**DATA FOR THIS TASK:**
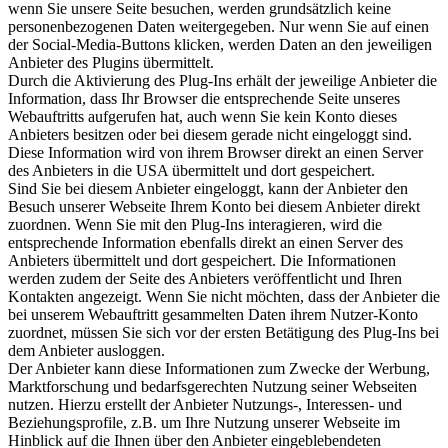
wenn Sie unsere Seite besuchen, werden grundsätzlich keine
personenbezogenen Daten weitergegeben. Nur wenn Sie auf einen
der Social-Media-Buttons klicken, werden Daten an den jeweiligen
Anbieter des Plugins übermittelt.
Durch die Aktivierung des Plug-Ins erhält der jeweilige Anbieter die
Information, dass Ihr Browser die entsprechende Seite unseres
Webauftritts aufgerufen hat, auch wenn Sie kein Konto dieses
Anbieters besitzen oder bei diesem gerade nicht eingeloggt sind.
Diese Information wird von ihrem Browser direkt an einen Server
des Anbieters in die USA übermittelt und dort gespeichert.
Sind Sie bei diesem Anbieter eingeloggt, kann der Anbieter den
Besuch unserer Webseite Ihrem Konto bei diesem Anbieter direkt
zuordnen. Wenn Sie mit den Plug-Ins interagieren, wird die
entsprechende Information ebenfalls direkt an einen Server des
Anbieters übermittelt und dort gespeichert. Die Informationen
werden zudem der Seite des Anbieters veröffentlicht und Ihren
Kontakten angezeigt. Wenn Sie nicht möchten, dass der Anbieter die
bei unserem Webauftritt gesammelten Daten ihrem Nutzer-Konto
zuordnet, müssen Sie sich vor der ersten Betätigung des Plug-Ins bei
dem Anbieter ausloggen.
Der Anbieter kann diese Informationen zum Zwecke der Werbung,
Marktforschung und bedarfsgerechten Nutzung seiner Webseiten
nutzen. Hierzu erstellt der Anbieter Nutzungs-, Interessen- und
Beziehungsprofile, z.B. um Ihre Nutzung unserer Webseite im
Hinblick auf die Ihnen über den Anbieter eingeblebendeten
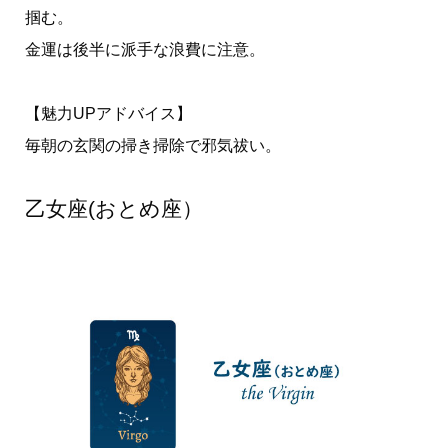
掴む。
金運は後半に派手な浪費に注意。
【魅力UPアドバイス】
毎朝の玄関の掃き掃除で邪気祓い。
乙女座(おとめ座）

**ASSIGNED TASK:** Transcribe the listing word for word, but keep its pictures out of the copy.

**WRITTEN SOLUTION:**
wenn Sie unsere Seite besuchen, werden grundsätzlich keine
personenbezogenen Daten weitergegeben. Nur wenn Sie auf einen
der Social-Media-Buttons klicken, werden Daten an den jeweiligen
Anbieter des Plugins übermittelt.
Durch die Aktivierung des Plug-Ins erhält der jeweilige Anbieter die
Information, dass Ihr Browser die entsprechende Seite unseres
Webauftritts aufgerufen hat, auch wenn Sie kein Konto dieses
Anbieters besitzen oder bei diesem gerade nicht eingeloggt sind.
Diese Information wird von ihrem Browser direkt an einen Server
des Anbieters in die USA übermittelt und dort gespeichert.
Sind Sie bei diesem Anbieter eingeloggt, kann der Anbieter den
Besuch unserer Webseite Ihrem Konto bei diesem Anbieter direkt
zuordnen. Wenn Sie mit den Plug-Ins interagieren, wird die
entsprechende Information ebenfalls direkt an einen Server des
Anbieters übermittelt und dort gespeichert. Die Informationen
werden zudem der Seite des Anbieters veröffentlicht und Ihren
Kontakten angezeigt. Wenn Sie nicht möchten, dass der Anbieter die
bei unserem Webauftritt gesammelten Daten ihrem Nutzer-Konto
zuordnet, müssen Sie sich vor der ersten Betätigung des Plug-Ins bei
dem Anbieter ausloggen.
Der Anbieter kann diese Informationen zum Zwecke der Werbung,
Marktforschung und bedarfsgerechten Nutzung seiner Webseiten
nutzen. Hierzu erstellt der Anbieter Nutzungs-, Interessen- und
Beziehungsprofile, z.B. um Ihre Nutzung unserer Webseite im
Hinblick auf die Ihnen über den Anbieter eingeblebendeten
掴む。
金運は後半に派手な浪費に注意。
【魅力UPアドバイス】
毎朝の玄関の掃き掃除で邪気祓い。
乙女座(おとめ座）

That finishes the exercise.